Étant donné que ces marques sont identiques à celle qui a été comparée et couvrent exactement la même gamme de produits ou une gamme plus restreinte de produits (même si l’usage était présumé pour tous les produits enregistrés, comme indiqué dans la section «Preuve de l’usage» ci-dessus), le résultat ne saurait être différent en ce qui concerne les produits pour lesquels l’opposition a déjà été rejetée. Dès lors, il n’existe pas de risque de confusion en ce qui concerne ces produits.
FRAIS
Conformément à l’article 109, paragraphe 1, du RMUE, la partie perdante dans une procédure d’opposition doit supporter les taxes et frais exposés par l’autre partie. Conformément à l’article 109, paragraphe 3, du RMUE, dans la mesure où les parties succombent respectivement sur un ou plusieurs chefs, ou dans la mesure où l’équité l’exige, la division d’opposition décide d’une répartition différente des frais.
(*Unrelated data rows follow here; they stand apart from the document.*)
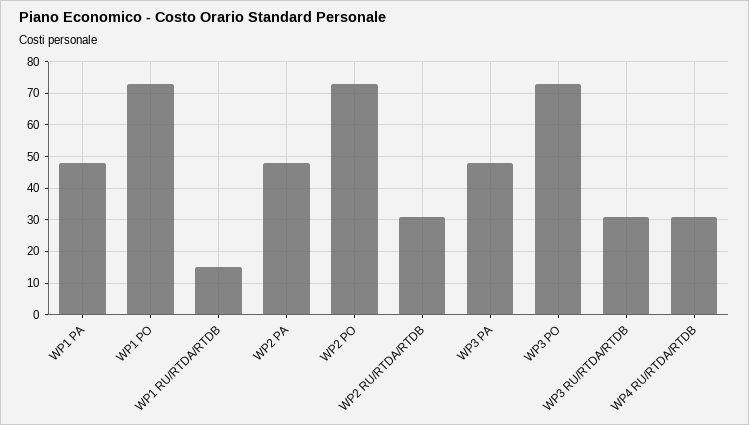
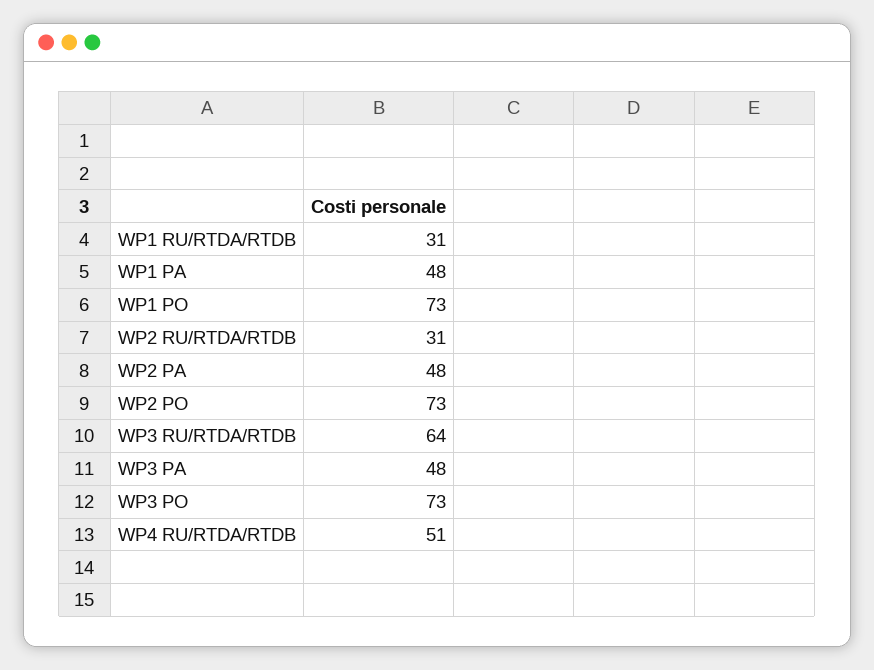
WP1 RU/RTDA/RTDB: 15 -> 31
WP3 RU/RTDA/RTDB: 30 -> 64
WP4 RU/RTDA/RTDB: 30 -> 51

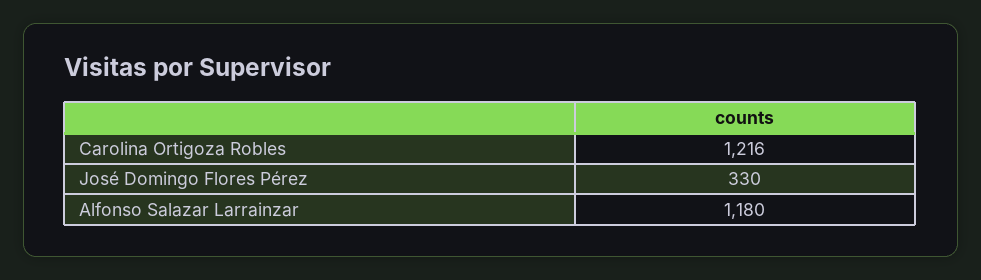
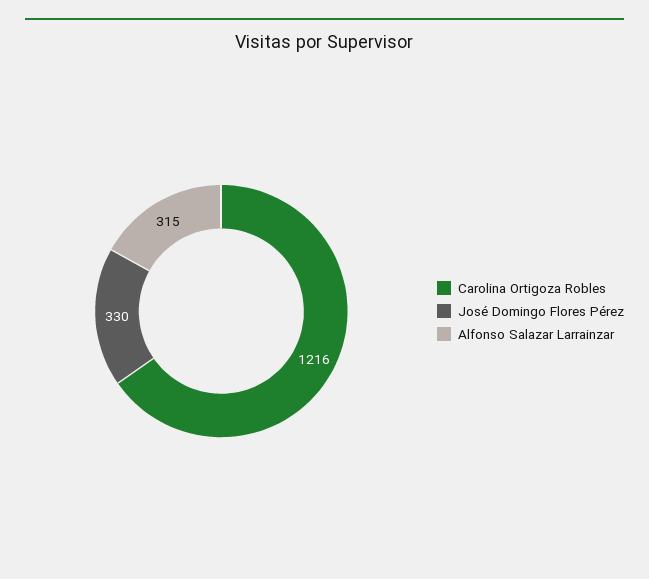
Alfonso Salazar Larrainzar: 1180 -> 315

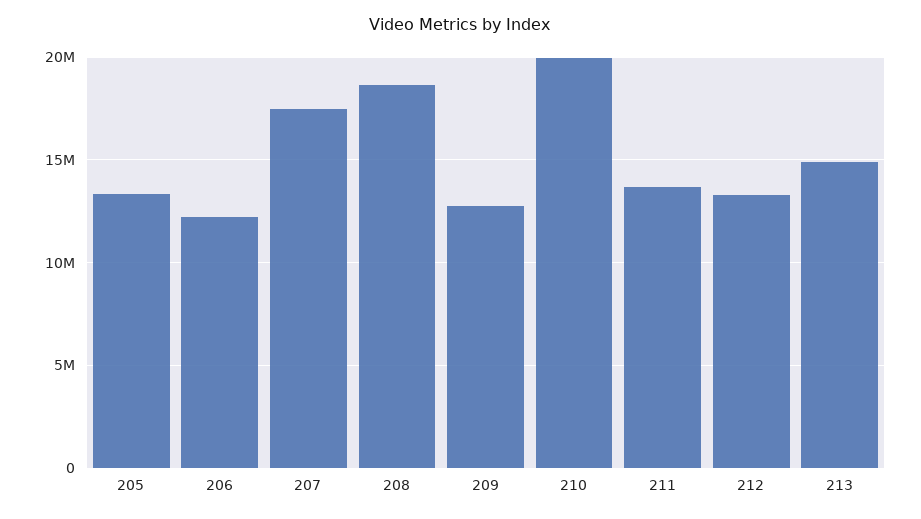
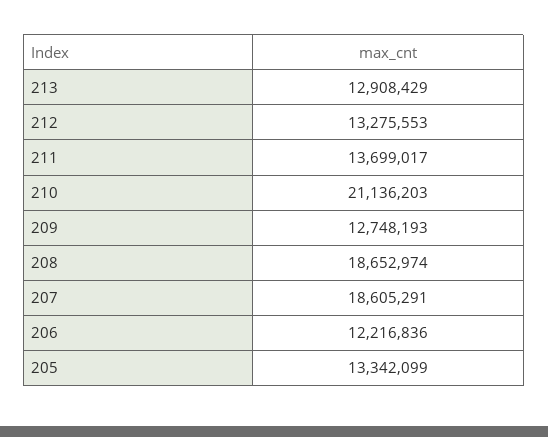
207: 17500000 -> 18605291
210: 20000000 -> 21136203
213: 15000000 -> 12908429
Étant donné que l’opposition n’est accueillie que pour une partie des produits contestés, les deux parties succombent respectivement sur un ou plusieurs chefs. Par conséquent, chaque partie doit supporter ses propres dépens.
Décision sur l’opposition no B 3 125 516 Page sur 6 6
De la division d’opposition
Meglena BENOVA Manuela RUSEVA Sofía SACRISTÁN MARTÍNEZ
Conformément à l’article 67 du RMUE, toute partie peut recourir contre cette décision pour autant que cette dernière n’ait pas fait droit à ses prétentions. Conformément à l’article 68 du RMUE, le recours doit être formé par écrit auprès de l’Office dans un délai de deux mois à compter du jour de la notification de la présente décision. L’acte de recours est déposé dans la langue de procédure de la décision attaquée. En outre, un mémoire exposant les motifs du recours doit être déposé par écrit dans un délai de quatre mois à compter de cette date. Le recours n’est considéré comme formé qu’après paiement de la taxe de recours d’un montant de 720 EUR.